- Born: 1931
- Died: 2000 (aged 68–69)
- Spouse: Napachie Pootoogook

= Eegyvudluk Pootoogook =

Inuk sculptor (1931–2000)

Eegyvudluk Pootoogook (1931–2000) was an Inuk printmaker and sculptor. He was married to the artist Napachie Pootoogook.

== Early life and education ==
He was born in 1931, to graphic artist and carver Joseph (Eegyvudluk) Pootagook (1887–1958) and graphic artist Ningeookaluk (1889–1962). His father was an important hunter and camp leader. His brothers Kananginak, Paulassie, Solomonie, and Pudlat all became artists as well.

== Career ==
Pootoogook was part of the West Baffin Eskimo Co-operative, where he worked alongside Iyola Kingwatsiak and Lukta Qiaqsuq. He was one of Kinngait's eminent printmakers of the 1980s, and sculpted as well. He was known to have tried a variety of printmaking techniques, including linocut, lithography, etching, stonecut, stonecut and stencil, sealskin stencil, stencil, and silkscreen and stencil. His works frequently depicted animals native to Nunavut, including Arctic hares, bears, geese, and muskox. He also created images of sea spirits.

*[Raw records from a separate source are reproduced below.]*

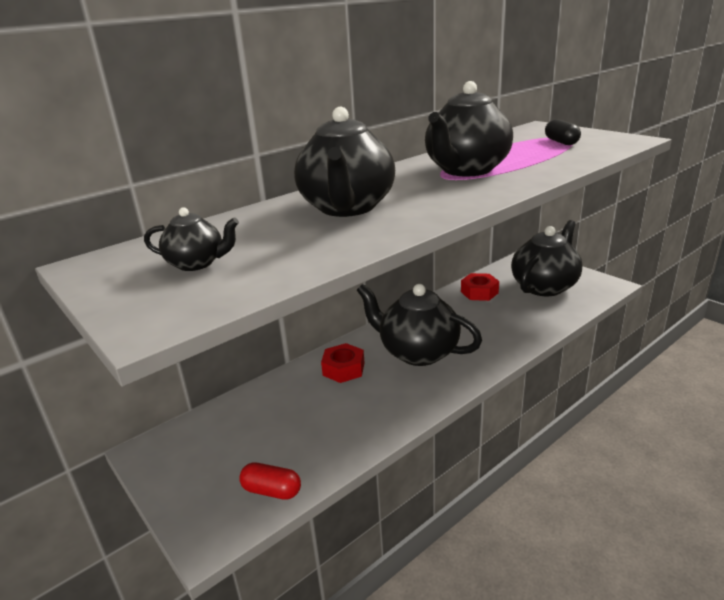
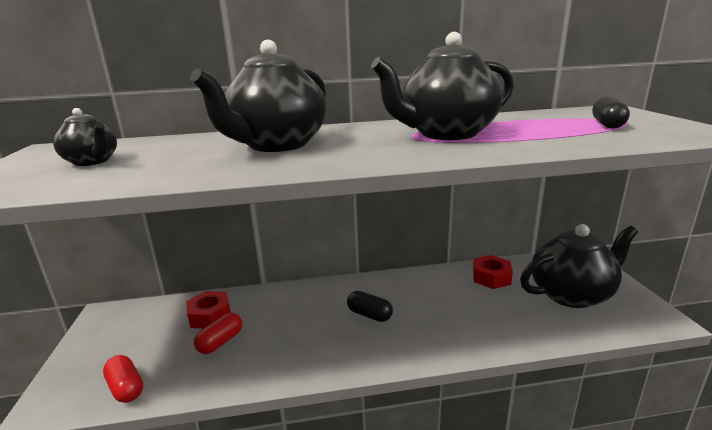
camera: 30 degrees right, 5 degrees down
red nut [321,343,364,383] -> red nut moved to [186,291,231,329]
black teapot [357,284,482,366] -> black capsule [347,291,393,322]
none -> red capsule [194,313,242,354]

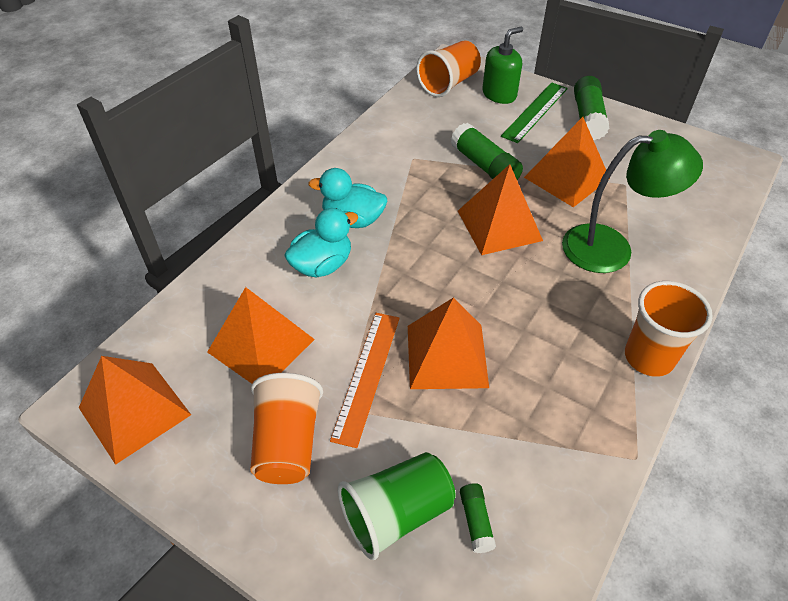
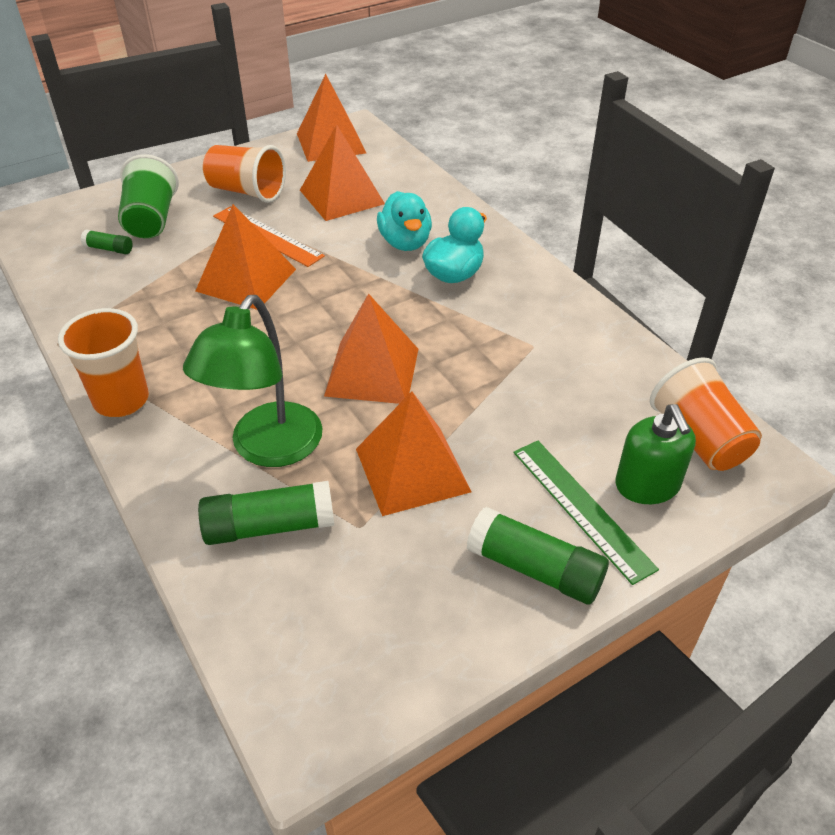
camera: 115 degrees right, 5 degrees down
green glue stick [451,123,523,180] -> green glue stick moved to [198,481,334,545]

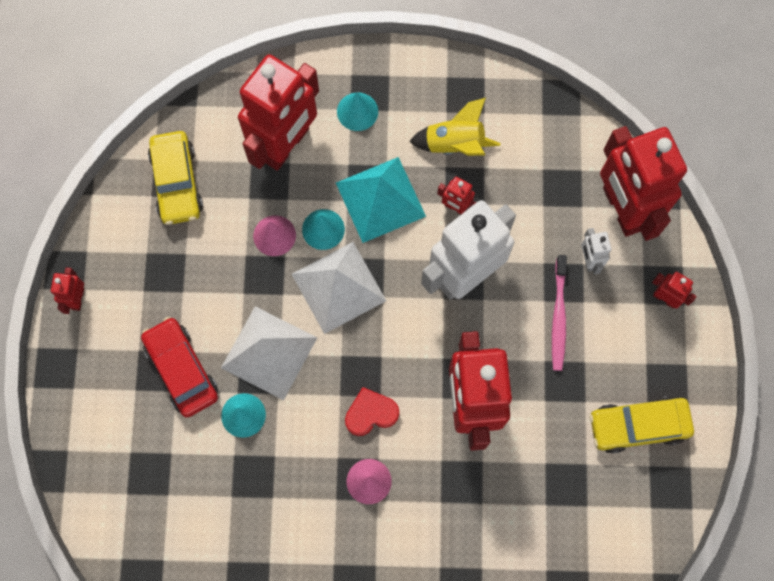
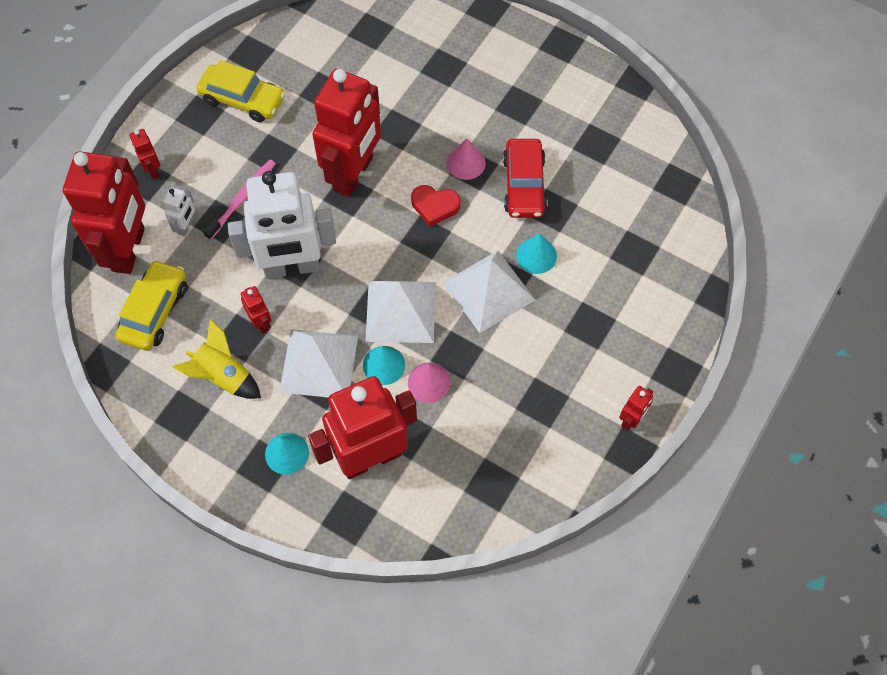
camera: 150 degrees left, 10 degrees down
red car [141,317,218,417] -> red car moved to [503,139,547,218]
yellow car [148,131,203,225] -> yellow car moved to [116,260,187,351]
turquoise pyramid [336,157,426,243] -> white pyramid [279,329,358,398]

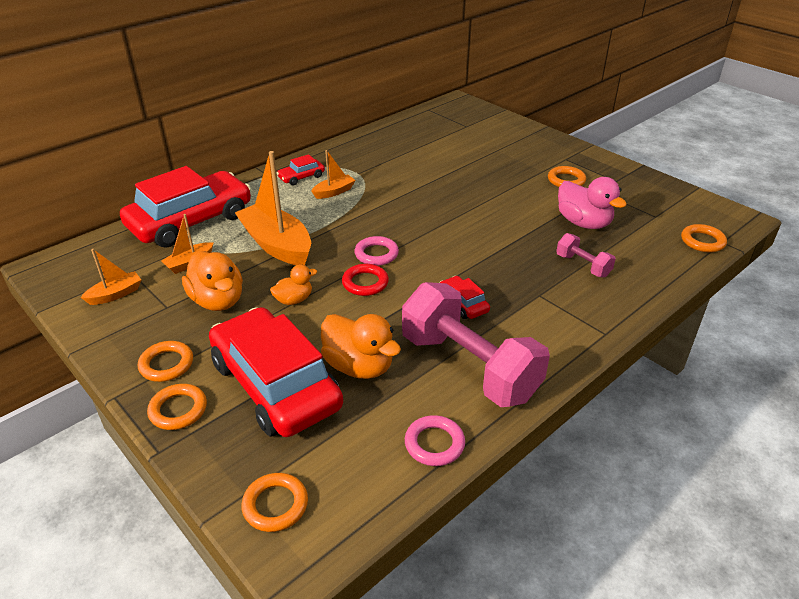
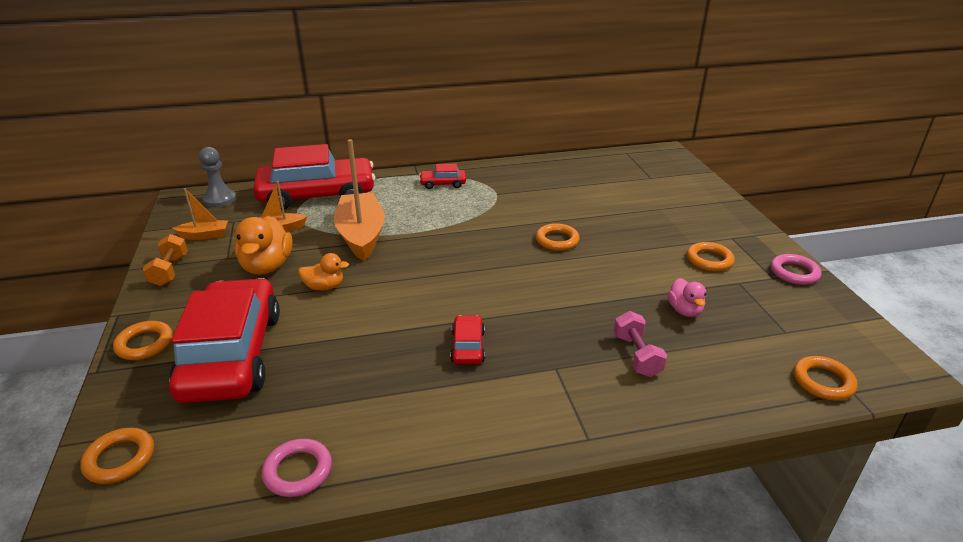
camera: 30 degrees right, 5 degrees down
orange ring [138,341,193,382] -> orange ring moved to [536,223,580,251]
orange boat [311,150,356,199] -> none
orange duck [321,314,401,379] -> none
red ring [342,264,389,296] -> none
pink ring [355,236,399,266] -> pink ring moved to [771,254,821,285]
pink dumbbell [402,282,550,407] -> none
pink duck [558,177,627,229] -> pink duck [667,278,706,317], size x0.58
none -> orange dumbbell [143,234,188,286]
none -> grey pawn [199,147,236,208]

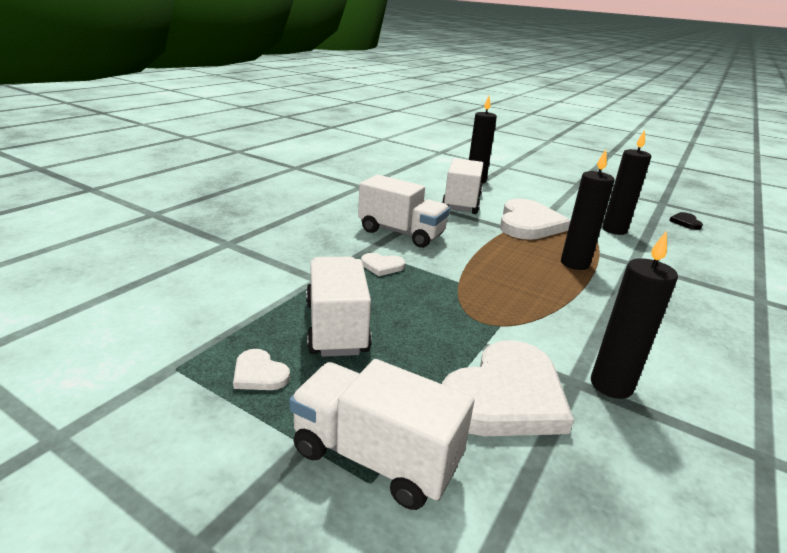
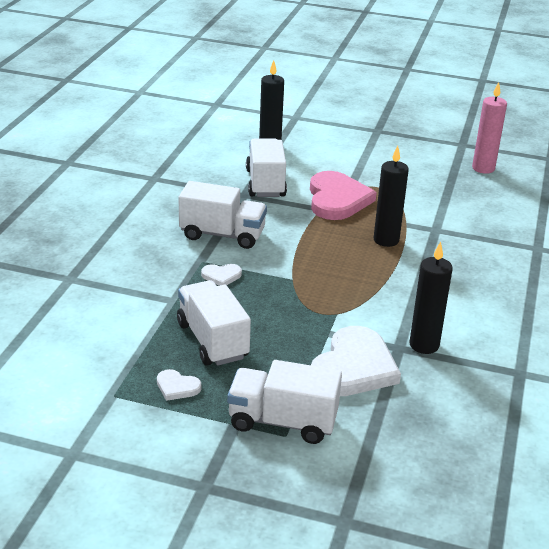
camera: 15 degrees left, 5 degrees up
white heart [500,199,570,240] -> pink heart [310,171,377,220]
black candle [602,130,651,235] -> none
black heart [669,212,703,230] -> pink candle [472,82,507,174]

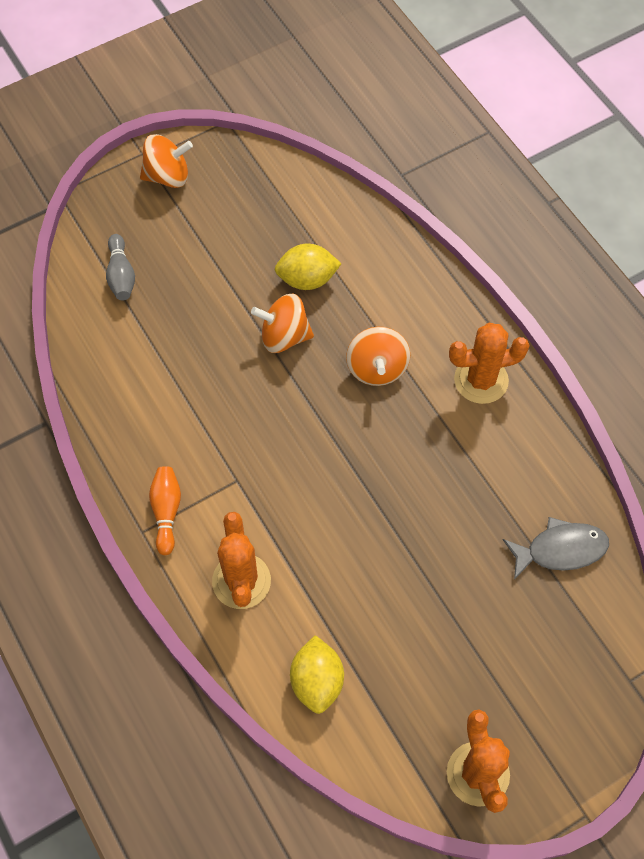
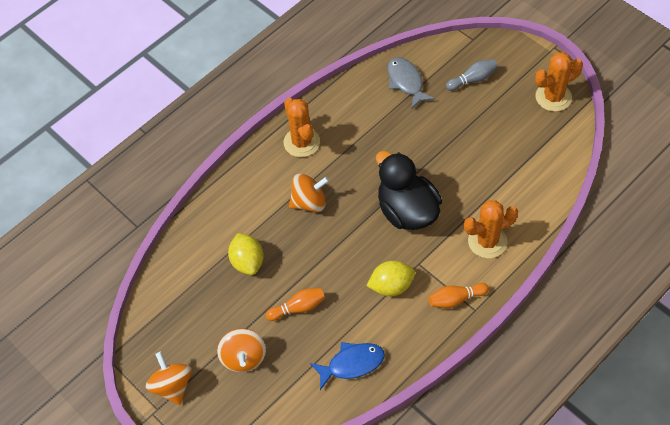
camera: 100 degrees left, 5 degrees down
grey bowling pin [106,234,135,300] -> grey bowling pin moved to [446,59,498,91]
orange spinning top [251,293,314,353] -> orange spinning top moved to [217,329,266,372]
yellow lemon [290,635,344,714] -> yellow lemon moved to [366,261,415,296]
none -> orange bowling pin [266,288,325,321]
none -> blue fish [310,342,385,390]
none -> black duck [376,151,442,230]

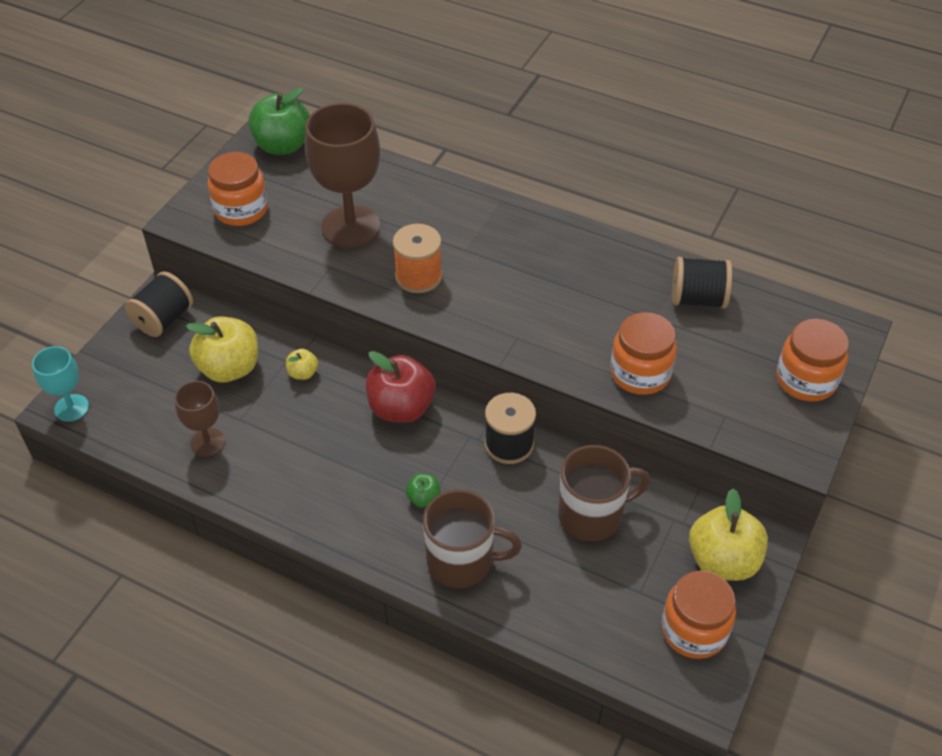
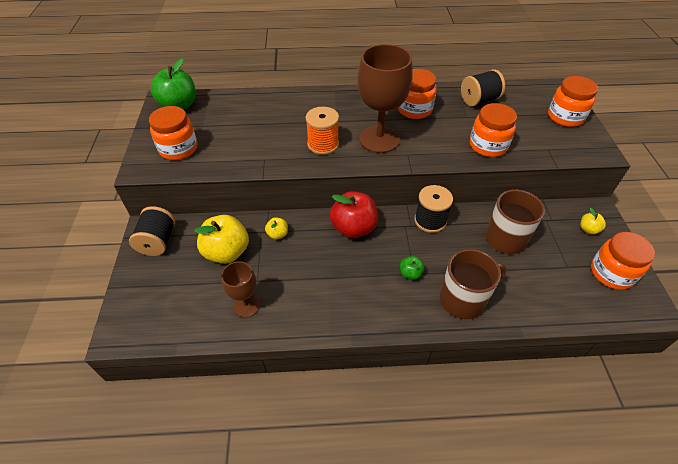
camera: 30 degrees left, 0 degrees up
turquoise goblet [32,346,89,422] -> none
brown goblet [305,103,380,248] -> brown goblet moved to [357,44,413,153]
yellow apple [689,488,768,581] -> yellow apple [580,208,606,235], size x0.48
none -> orange jar [398,69,437,119]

Pootoogook's work is held in the permanent collections of several museums, including the Tate, the Agnes Etherington Art Centre, the Museum of Anthropology at UBC, the Canadian Museum of History, the University of Lethbridge Art Collection the National Gallery of Canada, and the University of Michigan Museum of Art.

== Personal life ==
In the mid-1950s, he married artist Napachie Pootoogook, daughter of Pitseolak Ashoona, in an arranged marriage. They married in Kaiktuuq, Nunavut, then moved to Cape Dorset where they lived for most of their marriage, except for two years spent living in Iqaluit. They had eleven children (many of whom died young) including the artist Annie Pootoogook (1969–2016).